Но ты первый сказал.
— Считаться не будем, — Кравченко пристукнул по столу ладонью. — Зверева требует, чтобы нашли убийцу ее мужа: как, кто — неважно. Вознаграждение за все про все будет щедрое. Очень.
— Я мзды не беру.
— Это не мзда, а премия.
— Премии от министра приятны, от руководства. Только не дают нам что-то, все сквалыжничают… А я клянчить — не люблю, не привык.
— Я тоже. Кстати, я тут одного вашего парня встретил — без ног на каталке. Из Чечни вроде. Тоже клянчить не привык, а милостыню просит.
— Миша-то? — Сидоров закурил сигарету. — Хороший он мужик, несчастный. Служил, между прочим, здесь, на погранзаставе, кадровый офицер. К «хоттабам» загремел по контракту: жену любил, ну и денег ей хотелось… Подарок хотел сделать. А как из госпиталя ей сообщение принесли — она, стерва, к нему даже не приехала. Отказалась от «обрубка». Вернулся он, отец у него тут был — так с горя через год умер. А Миша… Наши его в дом инвалидов хотели определить — так он отказался. И милостыню на станции теперь действительно просит. «На протез», — всем объясняет. А что за день соберет — все пропьет. Конченый он. Мы ему с ребятами подкидываем, когда бабки водятся, иногда пузырь поставим, так что…
— Ты действительно уверен, что оба убийства совершил один и тот же человек? — спросил Кравченко.
В кабинете стало тихо. Потом Сидоров совсем иным тоном ответил:
— Абсолютно не уверен. Поэтому и сижу тут с тобой.

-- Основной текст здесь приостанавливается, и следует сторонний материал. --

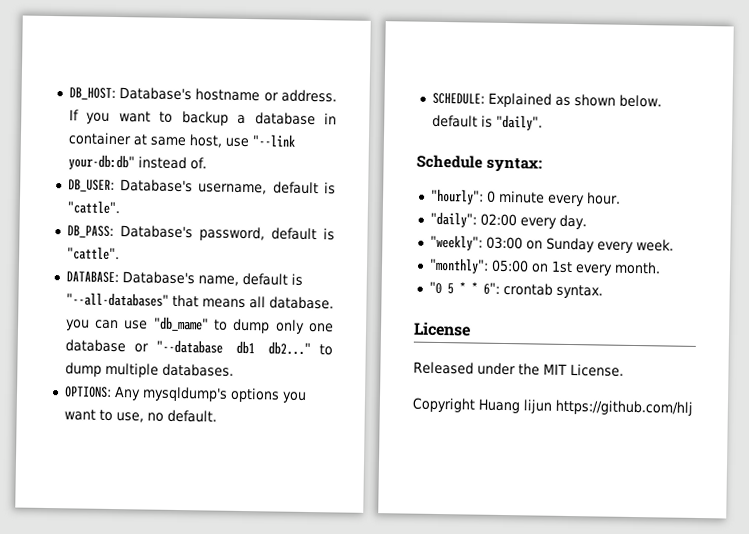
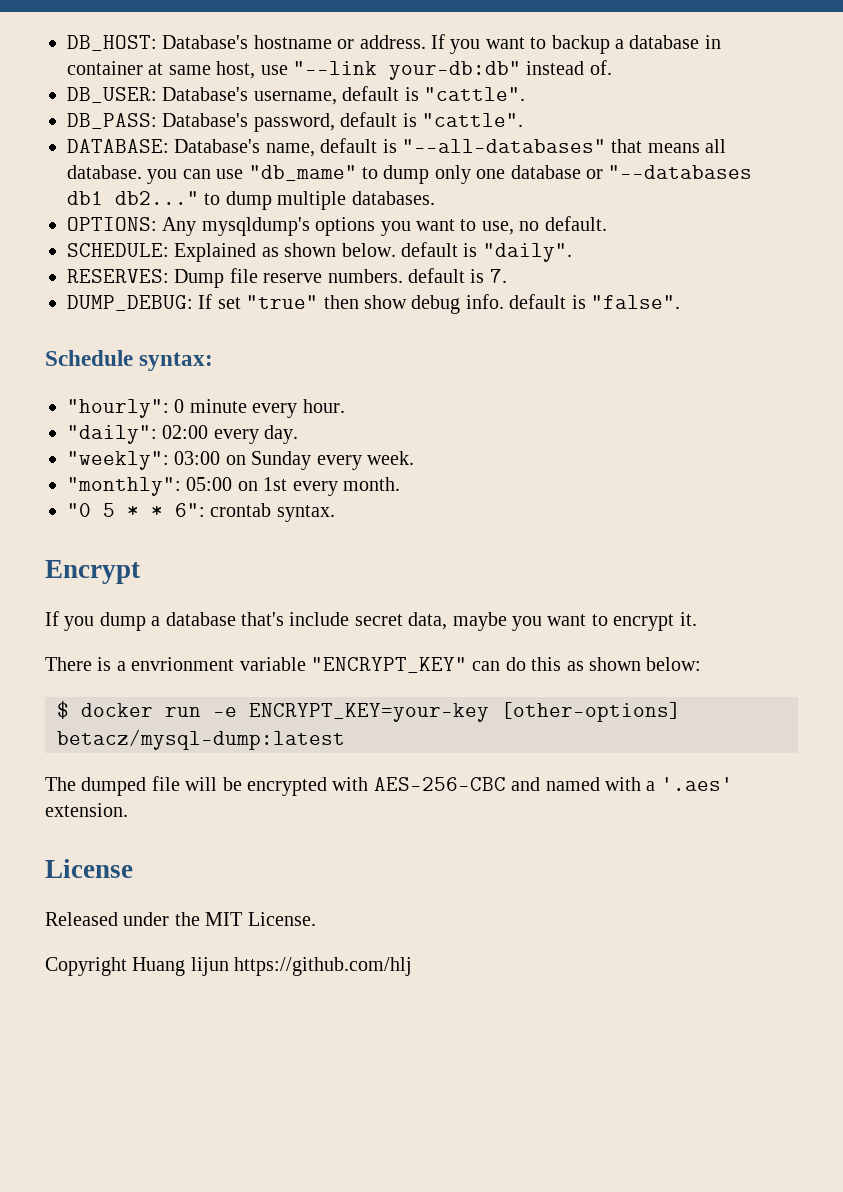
[156,339,224,354] "--database -> [608,165,753,179] "--databases
(543, 122) none -> [67,268,507,288] [67,294,680,314] // RESERVES: Dump file reserve numbers. default is 7. // DUMP_DEBUG: If set "true" then show debug info. default is "false".
(603, 291) none -> [45,560,140,584] [45,611,697,631] [45,657,702,673] [57,701,681,722] [57,729,345,750] [45,776,733,796] [45,803,128,817] // Encrypt // If you dump a database that's include secret data, maybe you want to encrypt it. // There is a envrionment variable "ENCRYPT_KEY" can do this as shown below: // $ docker run -e ENCRYPT_KEY=your-key [other-options] betacz/mysql-dump:latest // The dumped file will be encrypted with AES-256-CBC and named with a '.aes' extension.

— Ты никогда не попадешь туда, куда очень хочешь попасть, Шура. Понял — нет?
— А куда именно я хочу попасть?
— В дом Зверевой. Вернее, в круг ее общения, ее семью. Ни-ко-гда. И ты это знаешь. Так вот. Я тебе помогу. — Кравченко наклонился. — Я уже — там. И я готов кое-чем с тобой поделиться и кое-что за тебя там внутри этого круга провернуть.
— Что именно?
— Опрос граждан, наведение справок, наблюдение и, если понадобится, даже оперативный эксперимент.
Сидоров улыбнулся:
— Подкованный ты парень, Вадик. А знаешь, так нагло и настырно мне еще никто себя не предлагал.

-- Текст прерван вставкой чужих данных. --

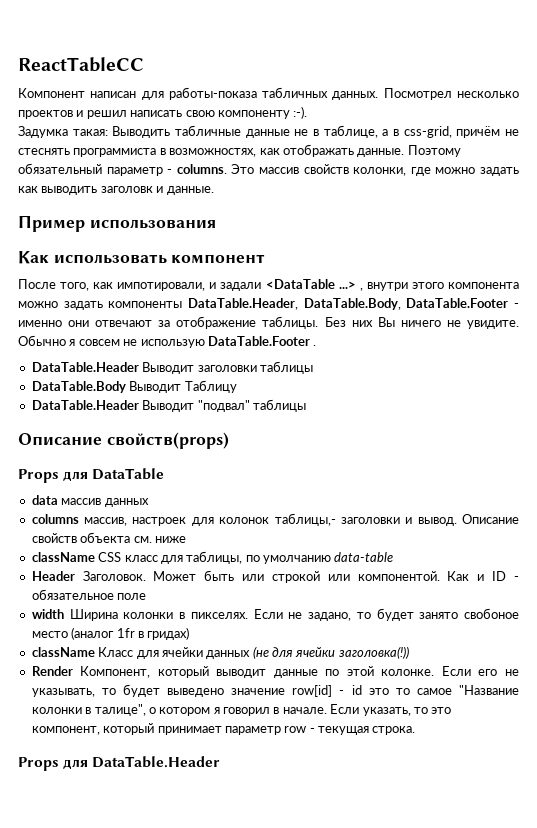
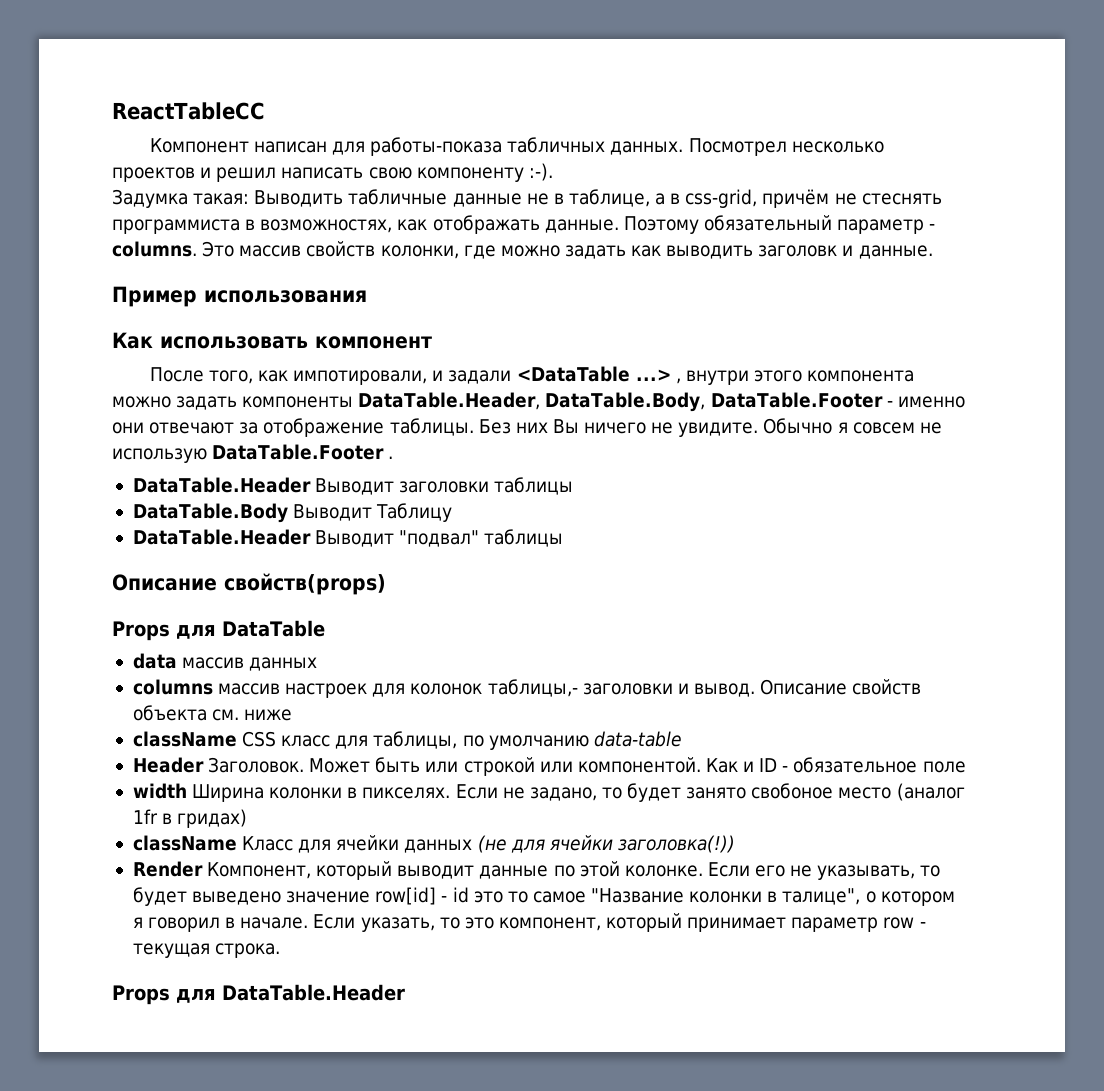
[84,517,128,526] массив, -> [218,683,281,695] массив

— Конфиденты по нынешним меркам — люди небескорыстные, — теперь усмехнулся Кравченко. — И если они себя вдруг кому-то предлагают, значит, жертва эта, по их мнению, окупится.
— Ну, положим, я согласен. И даже очень рад такому нашему.., ну, скажем, сотрудничеству. А дальше что?
— А дальше будем менять баш на баш. Честно и справедливо по мере возможности. Информация внутренняя за информацию внешнюю.
— А что тебе от меня нужно конкретно?
— Пока что результаты судебно-медицинской экспертизы трупа Шипова, результаты осмотра места происшествия и все о свихнувшемся Пустовалове.
Сидоров взвешивал требуемое и предлагаемое.
— И никаких там бумаженций — контрактов, подписочек и тэ пэ, — подытожил Кравченко. — Я их не люблю.
— Я тоже. Но вообще ты многого хочешь. Аппетит шире рта у тебя, Вадик.